10271 - Chopsticks

[stcheung]

There's not much hints on this problem so I had to get inspiration by actually reading the code above. Let me throw out some pointers:
(1) Your DP solution should keep track of D[k][n], which represents the minimal badness that can be achieved if you must pick k pairs of chopsticks from chopsticks 1...n
(2) You need to determine how to fill D[k] based on all the D[k-1][]
(3) Note that the 3rd chopstick for each set in D[k][n] above may or may not come from chopsticks 1...n
(4) While filling the D[k][n], you need to separately keep track of how many more chopstick pairs you can form, and whether there are enough "3rd chopsticks". You need to be careful and think through the couple different cases.

[amr saqr]

I don't know what's wrong with my code, it gives TLE,
can anyone help me plz,
here is the code

Code: Select all

#include <iostream>
#include <algorithm>
#include <limits.h>
using namespace std;
int memo[1008][5000],k,n,t,sticks[5000];
int sqr(int x)
{
	return x*x;
}
int val(int x,int y)
{
	return sqr(x-y);
}
int dp(int p,int ind)
{
	if (p==k)
		return 0;
	int &ret=memo[p][ind];
	if (ret!=-1)
		return ret;
	ret=INT_MAX;	
	for (int i=ind;(n-i-3)/3.0>=k-p-1.0;i++)
		ret=min(ret,val(sticks[i],sticks[i+1])+dp(p+1,i+2));
	return ret;
}
int main()
{
	//freopen("input.txt","r",stdin);
	cin>>t;
	while (t--)
	{
		cin>>k>>n;
		k+=8;
		for (int i=0;i<n;i++)
			cin>>sticks[i];
		for (int i=0;i<k;i++)
			memset(memo[i],-1,n*4);
		cout<<dp(0,0)<<endl;
	}
	return 0;
}

[deathwalk]

All right - I gave in after trying this for too long:( Searched around a bunch and found the following code in two places - funny it works too.

!!!Spoiler Alert!!!
http://code.google.com/p/acm-uva-ufrgs/ ... svn24&r=24
!!!End Spoiler!!!

Can someone take a look at the code and explain a couple of things to me? because if I change the values according to my questions below, this one fails.
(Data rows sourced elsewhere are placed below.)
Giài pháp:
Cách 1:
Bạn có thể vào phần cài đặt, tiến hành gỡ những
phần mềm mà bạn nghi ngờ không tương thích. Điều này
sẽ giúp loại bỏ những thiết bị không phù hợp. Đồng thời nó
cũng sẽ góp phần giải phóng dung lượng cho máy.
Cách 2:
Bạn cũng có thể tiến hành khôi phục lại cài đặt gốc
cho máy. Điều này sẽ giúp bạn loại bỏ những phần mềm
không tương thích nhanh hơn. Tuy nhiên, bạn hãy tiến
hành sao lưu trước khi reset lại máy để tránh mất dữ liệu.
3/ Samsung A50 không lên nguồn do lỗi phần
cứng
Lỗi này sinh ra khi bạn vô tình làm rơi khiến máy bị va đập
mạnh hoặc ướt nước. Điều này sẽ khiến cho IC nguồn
0. How do you figure out what are the pairs chosen? (I am assuming at the turn of the numbers - am I right?)
1. What do they do to prevent choosing the same value over and over again? (Note: Even after the accumulated sum, you could end up being the smallest on the whole list). This also means the 0 question assumption is wrong.
2. What is the significance of their supposed third stick move? How does it ensure there is a left over stick?
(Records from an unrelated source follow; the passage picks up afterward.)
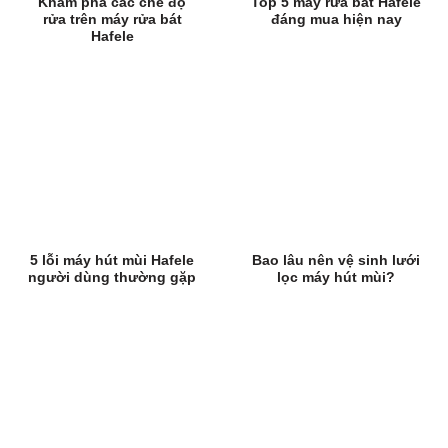
Khám phá các chế độ
Top 5 máy rửa bát Hafele
rửa trên máy rửa bát
đáng mua hiện nay
Hafele
5 lỗi máy hút mùi Hafele
Bao lâu nên vệ sinh lưới
người dùng thường gặp
lọc máy hút mùi?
Thanks a lot and sorry for the necro!

[annhy]

If you reverse the input array first (descending order), checking the existence of the longest chopstick of each set would be easier.

Hope it helps.

[Farsan]

Got TLE... is memoization possible for such huge size of input??

Code: Select all

#include<cstdio>
#include<sstream>
#include<cstdlib>
#include<cctype>
#include<cmath>
#include<algorithm>
#include<set>
#include<queue>
#include<stack>
#include<list>
#include<iostream>
#include<fstream>
#include<numeric>
#include<string>
#include<vector>
#include<cstring>
#include<map>
#include<iterator>
#include<limits>
#include<iomanip>
#define inf 10000000000000
#define Max(v) *max_element(v.begin(),v.end())
#define Min(v) *min_element(v.begin(),v.end())
#define inp1(x) scanf("%d",&x)
#define inp2(x,y) scanf("%d %d",&x,&y)
#define Unique(v) v.resize(unique(v.begin(),v.end())-v.begin())
#define Sort(v) sort(v.begin(),v.end(),greater<int>());
#define fread() freopen("inp.txt","r",stdin)
#define fwrite() freopen("out.txt","w",stdout)
#define mem(n,m) memset(n,m,sizeof n)
int Set(int N,int pos){return N=N | (1<<pos);}
int reset(int N,int pos){return N= N & ~(1<<pos);}
bool check(int N,int pos){return (bool)(N & (1<<pos));}
int cnt_leading_zero_bits(int N){return __builtin_clz(N);}
int cnt_trailing_zero_bits(int N){return __builtin_ctz(N);}
int cnt_no_of_bits_on(int N){return __builtin_popcount(N);}

//priority_queue< int, vector<int>, greater<int> > PQ;// keeps in ascending order
// bool operator < ( const node& b ) const


using namespace std;

long long dp[1010][5010],N,K;
int stk[5010];

long long solve(int prson,int chop,int baki)
{
    if(N-chop+1<baki)
    return inf;
    if(prson>K)
    {
        if(N-chop+1>=baki)
        return 0;
        return inf;
    }
    if(dp[prson][chop]!=-1)
    return dp[prson][chop];
    long long i,j,k,m,mx1=inf,mx=inf;
    for(i=chop,k=0;i<N;i++)
    {
        for(j=i+2,k=0;j<=N;j++,k++)
        {
            mx1=(stk[i+1]-stk[i])*(stk[i+1]-stk[i]);
            m=baki-k;
            if(m<0)
            m=0;
            mx1+=solve(prson+1,j,m+1);
            mx=min(mx1,mx);
        }
    }
    return dp[prson][chop]=mx;
}


int main()
{

    int i,j,k,m,n,t;
    inp1(t);
    while(t--)
    {
        inp2(K,N);
        K=K+8;
        for(i=1;i<=N;i++)
        {
            inp1(stk[i]);
            mem(dp[i],-1);
        }
        cout<<solve(1,1,1)<<endl;
    }
    return 0;
}

[brianfry713]

You can solve each test case in O(K * N) using DP.